Counting on Women’s Health: Texas Takes Steps to Fix Maternal Mortality Data
By Sean Price Texas Medicine December 2021

There is a lot of confusion about how maternal mortality and morbidity cases are counted in Texas.

A big part of that confusion can be traced back to the period from 2016 to 2018, when it looked like Texas might have the worst maternal mortality rate in the developed world. 

A 2016 report suggested – incorrectly – that the state’s maternal mortality rate had more than doubled over 10 years. The report pegged that rate for 2012 at 38.4 per 100,000 live births, which was considered an alarming jump from the maternal mortality rate of 17.7 per 100,000 registered from 2000 to 2010. 

 Texas’ rate appeared to be higher than that of many of the world’s poorest countries, so it set off alarms among state health officials and policymakers while generating numerous media reports. But it wasn’t true. 

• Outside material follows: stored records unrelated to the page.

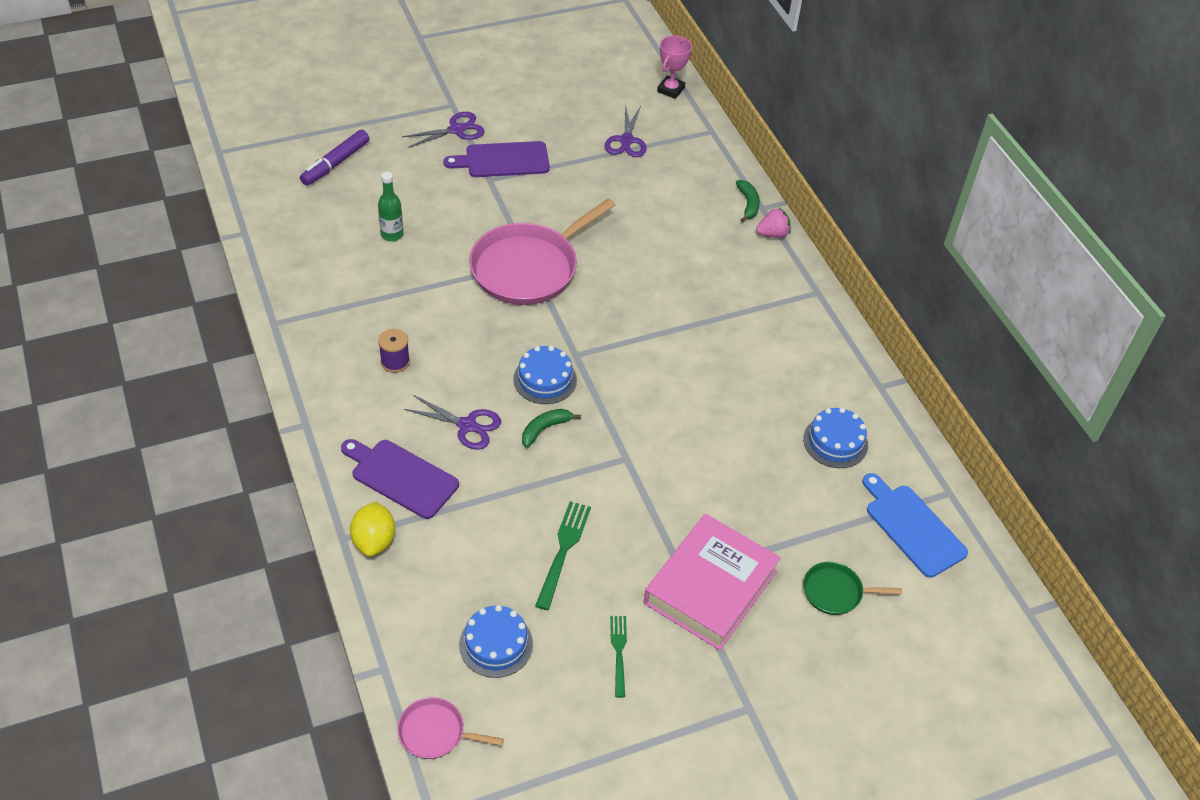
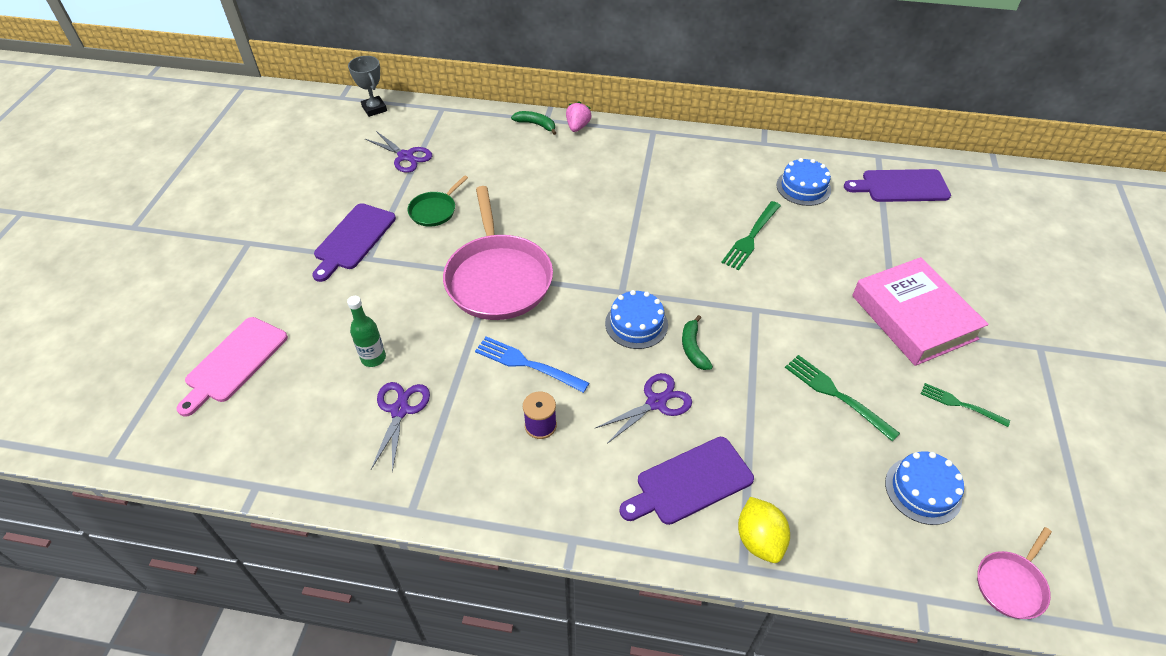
camera: 55 degrees left, 0 degrees up
purple marker [300,130,370,186] -> pink cutting board [176,317,288,417]
yellow lemon [350,502,395,557] -> yellow lemon turned 45 degrees clockwise [738,497,790,563]
purple scissors [402,112,485,148] -> purple scissors moved to [371,382,430,473]
pink trophy [657,36,692,99] -> grey trophy [348,56,387,117]
green pan [803,562,902,615] -> green pan moved to [408,175,468,227]
blue cutting board [862,473,968,578] -> purple cutting board [844,169,951,202]
none -> blue fork [475,337,589,393]
none -> green fork [721,201,781,270]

A 2018 study by the Texas Department of State Health Services (DSHS) scrutinized each 2012 case of maternal mortality and found that the death rate on the original report was inflated. The new report found that Texas’ maternal mortality rate for 2012 was actually much lower at 14.6 per 100,000. The national average was 15.9 per 100,000 in 2012, according to the Centers for Disease Control and Prevention (CDC). 

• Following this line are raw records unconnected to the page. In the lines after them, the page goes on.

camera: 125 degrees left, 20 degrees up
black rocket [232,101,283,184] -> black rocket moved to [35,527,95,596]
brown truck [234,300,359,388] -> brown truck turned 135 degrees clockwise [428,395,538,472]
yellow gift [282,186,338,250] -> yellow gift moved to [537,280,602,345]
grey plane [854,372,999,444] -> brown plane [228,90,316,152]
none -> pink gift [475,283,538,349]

“The problem was that [the 2016 report was] using death certificate data alone, and unfortunately, there was a fair amount of overcounting and some undercounting,” said Houston obstetrician-gynecologist (OB-Gyn) Lisa Hollier, MD, chair of the Texas Maternal Mortality and Morbidity Review Committee and a co-author of the DSHS study. “It became clear that using death certificate data alone was not going to provide sufficiently accurate information.”  

Because of the errors associated with the death certificate data, DSHS researchers developed an improved method in 2012, says Houston OB-Gyn Carla Ortique, MD, vice chair of the review committee. This method provides a more accurate estimate of maternal deaths that occur during pregnancy or within 42 days postpartum.   

Since then, DSHS has released rates for 2013 to 2015 (See “By the Numbers: Maternal Mortality in Texas,” page 29) To add to the confusion, though, rates from those years cannot be compared with 2012 rates because they involved a more refined data-collection methodology, Dr. Hollier says. 

DSHS epidemiologists are still finalizing 2016 and 2017 data using this improved method, says DSHS spokesperson Chris Van Deusen.  

Data-collection problems at the national level have compounded the confusion about maternal mortality rates even further. Because states gathered the data in different ways, CDC published no national maternal mortality rate between 2007 and 2020. In 2020, the agency published the 2018 rate, which was 17.4 per 100,000 live births. The 2019 rate published since then was 20.1 per 100,000 live births, the highest maternal death rate in the developed world. 

While essential, maternal mortality rates show only one piece of the puzzle, Dr. Hollier says. State-based maternal mortality review committees like Texas’ provide the best opportunity to comprehensively assess and characterize maternal deaths. This helps the state understand the causes and contributing factors and identify opportunities for prevention, she says.  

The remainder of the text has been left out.